De Commissie twijfelt aan de onafhankelijkheid van de rechterlijke macht in Turkije. De campagne van de Turkse president Recep Tayyip Erdogan tegen zijn aartsrivaal Fethullah Gülen wordt daarbij als voorbeeld genoemd.
De Turkse president beschuldigt Gülen ervan een ‘parallelle staat’ te runnen. Hij zou erop uit zijn een staatsgreep te plegen. Vorige week nog werden 57 mensen gearresteerd, onder wie politieagenten en ambtenaren, die ervan verdacht worden banden te onderhouden met Gülen.
Ambities
Ankara gaat ook in op de zorgen van de EU over de politieke ambities van Erdogan. Die zou, nadat zijn AK-partij de parlementsverkiezingen won en een absolute meerderheid behaalde, meer macht naar zich toe willen trekken en daartoe de grondwet veranderen. Hij wil Turkije veranderen in een presidentieel systeem, vergelijkbaar met Frankrijk en de Verenigde Staten. Maar zijn critici zijn vooral bang dat deze veranderingen neerkomen op een dictatuur.

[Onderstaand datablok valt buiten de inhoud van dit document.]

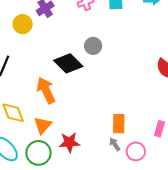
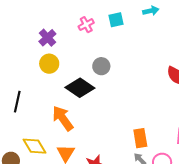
yellow circle: (23, 24) -> (49, 64), moved

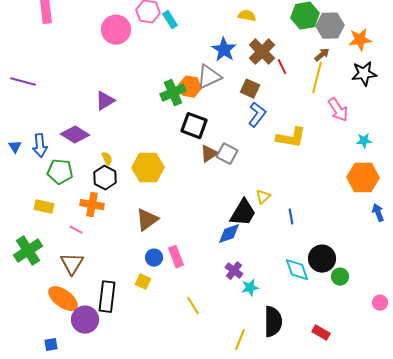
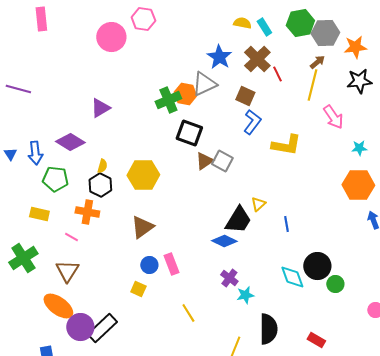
cyan rectangle: (170, 20) -> (264, 27), moved
yellow semicircle: (107, 159) -> (102, 166), turned 40
blue diamond: (229, 234) -> (224, 241), turned 45
black rectangle: (107, 297) -> (102, 328), moved, turned 40

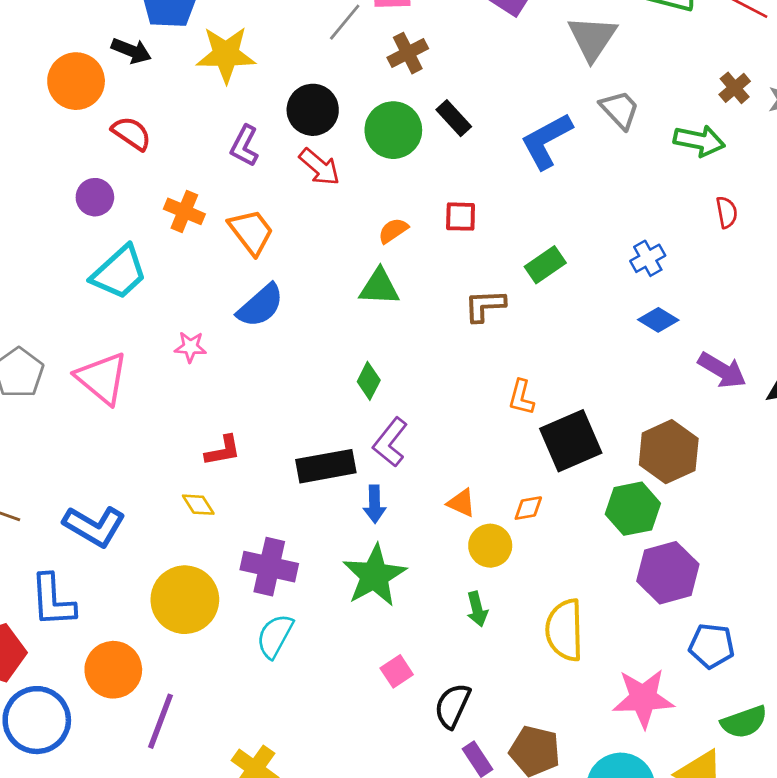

Premier Ahmet Davotuglu zegt volgens Hurriyet dat een wijziging van het huidige parlementaire systeem ‘geen prioriteit’ heeft voor zijn nieuwe regering. Een uitgebreid hervormingsproces staat hoger op de agenda, zegt Davotuglu vandaag. Want volgens hem beantwoordt dit meer aan de wensen van de Turkse bevolking.’ Davutoglu erkende wel dat zijn land meer moet doen om een betere democratie te worden.
Intimidatie
De belangrijkste kritiekpunten van de EU gaan over de mensenrechtensituatie in Turkije. Ook de persvrijheid heeft het volgens de Europese Commissie zwaar te verduren. Het rapport spreekt van een ‘algehele negatieve trend’.
Er wordt in het verslag gesproken van ‘structurele en nieuwe strafzaken tegen journalisten, schrijvers en gebruikers van sociale media, de intimidatie van mediabedrijven en acties van de regering tegen de vrijheid van de media’.
Ook de veiligheid in Turkije gaat – na twee bloedige aanslagen en de opgeschroefde campagne tegen de PKK – ‘ernstig achteruit’.